Shipping giant UPS (click ticker for report: ) announced weaker than anticipated second quarter earnings Friday morning, blaming a weak global economic outlook and global freight overcapacity. Second quarter earnings per share will be $1.13, well below the Street’s consensus estimate of $1.18 per share. The firm also cut its full-year earnings outlook to $4.65-$4.85 per share compared to previous guidance of $4.80-$5.06 per share, but we suspect further downside is likely.
UPS’ primary competitor, FedEx (click ticker for report: ) cut its guidance several times during its 2013 fiscal year, and its recent fourth quarter results weren’t great, so UPS’ decision to cut its earnings outlook isn’t shocking. Both companies are dealing with the same basic issue: customers are no longer paying for premium shipping options, but instead are going with the cheapest route possible. With only modest macroeconomic growth in the US, customers have accepted slower shipping times for lower rates. The big risk for both UPS and FedEx, in our view, is that customers realize the marginal value of faster shipping isn’t worth the marginal cost (and cheaper shipping rates become the norm).

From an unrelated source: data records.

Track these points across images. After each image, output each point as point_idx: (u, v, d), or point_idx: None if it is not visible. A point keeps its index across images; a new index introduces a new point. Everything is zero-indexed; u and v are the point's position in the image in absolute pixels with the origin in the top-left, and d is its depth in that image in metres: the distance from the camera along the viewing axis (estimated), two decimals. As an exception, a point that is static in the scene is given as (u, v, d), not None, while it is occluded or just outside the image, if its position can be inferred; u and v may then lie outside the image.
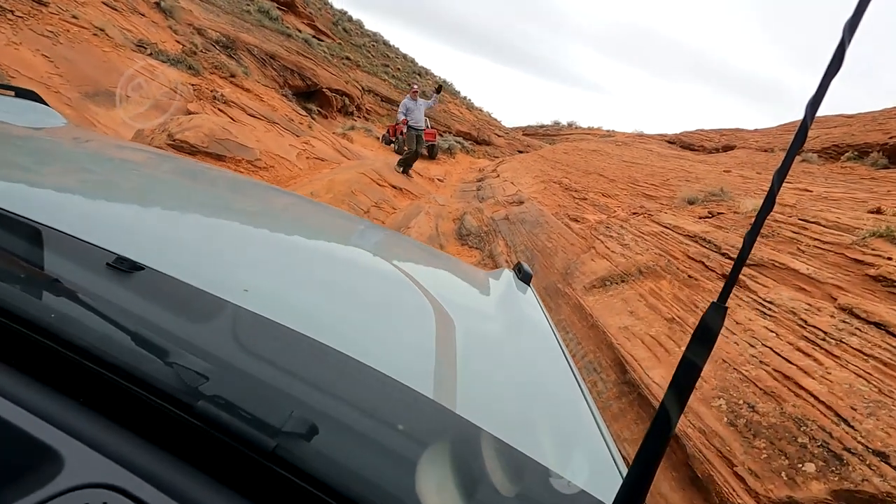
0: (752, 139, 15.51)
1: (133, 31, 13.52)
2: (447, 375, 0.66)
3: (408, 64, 33.40)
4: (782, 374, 2.31)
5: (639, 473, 0.33)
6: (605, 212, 6.07)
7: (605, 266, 3.87)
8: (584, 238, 4.65)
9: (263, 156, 7.58)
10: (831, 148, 12.82)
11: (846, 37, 0.28)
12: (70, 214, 0.72)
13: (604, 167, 11.16)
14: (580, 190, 7.54)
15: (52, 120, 1.41)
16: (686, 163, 12.50)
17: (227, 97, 12.33)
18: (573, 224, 5.16)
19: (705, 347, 0.32)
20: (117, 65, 11.44)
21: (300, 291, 0.78)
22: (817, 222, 3.89)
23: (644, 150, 15.01)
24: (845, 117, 14.76)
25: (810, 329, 2.57)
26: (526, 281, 1.44)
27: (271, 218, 1.24)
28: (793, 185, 7.70)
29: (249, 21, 20.32)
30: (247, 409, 0.38)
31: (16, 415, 0.36)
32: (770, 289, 3.08)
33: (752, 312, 2.88)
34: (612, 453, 0.69)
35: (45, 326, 0.41)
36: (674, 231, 4.28)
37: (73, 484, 0.33)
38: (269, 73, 18.69)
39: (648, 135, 20.48)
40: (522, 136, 32.00)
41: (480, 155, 24.84)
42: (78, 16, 11.74)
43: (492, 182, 11.97)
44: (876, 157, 11.35)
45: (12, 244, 0.51)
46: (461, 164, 19.62)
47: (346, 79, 21.76)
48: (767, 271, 3.30)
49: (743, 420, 2.15)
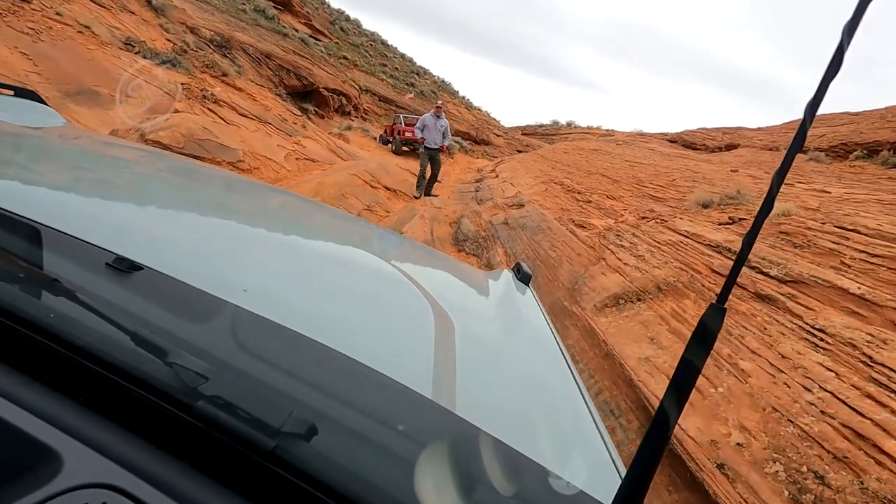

In a broader sense, we think UPS’ guidance cut speaks to the modest economic outlook for the global economy. The IMF, for example, recently cut its global growth projections (click here). China’s second quarter GDP registered 7.5% year-over-year, down from the first quarter growth rate of 7.7% (and we believe recent economic indicators in the country could signal further downside). Still, economic growth isn’t bad—it simply isn’t as strong as some investors would like. But a company as leveraged to economic growth as UPS could have a difficult time outperforming other less-cyclical investment opportunities. We’ll know more details when UPS reports full second quarter results July 23.
Valuentum’s Take
To put UPS’ earnings guidance cut in perspective, a full-year outlook of $4.65-$4.85 in earnings per share is only 4% lower than the previously-issued guidance. As such, the reduced outlook doesn’t materially change our long-term view of the firm, but it does highlight a shifting environment where an increasing number of customers are willing to accept slower shipping to save money. We consider shares of UPS to be fairly valued at this time and are not exploring a position in either of our actively-managed portfolios.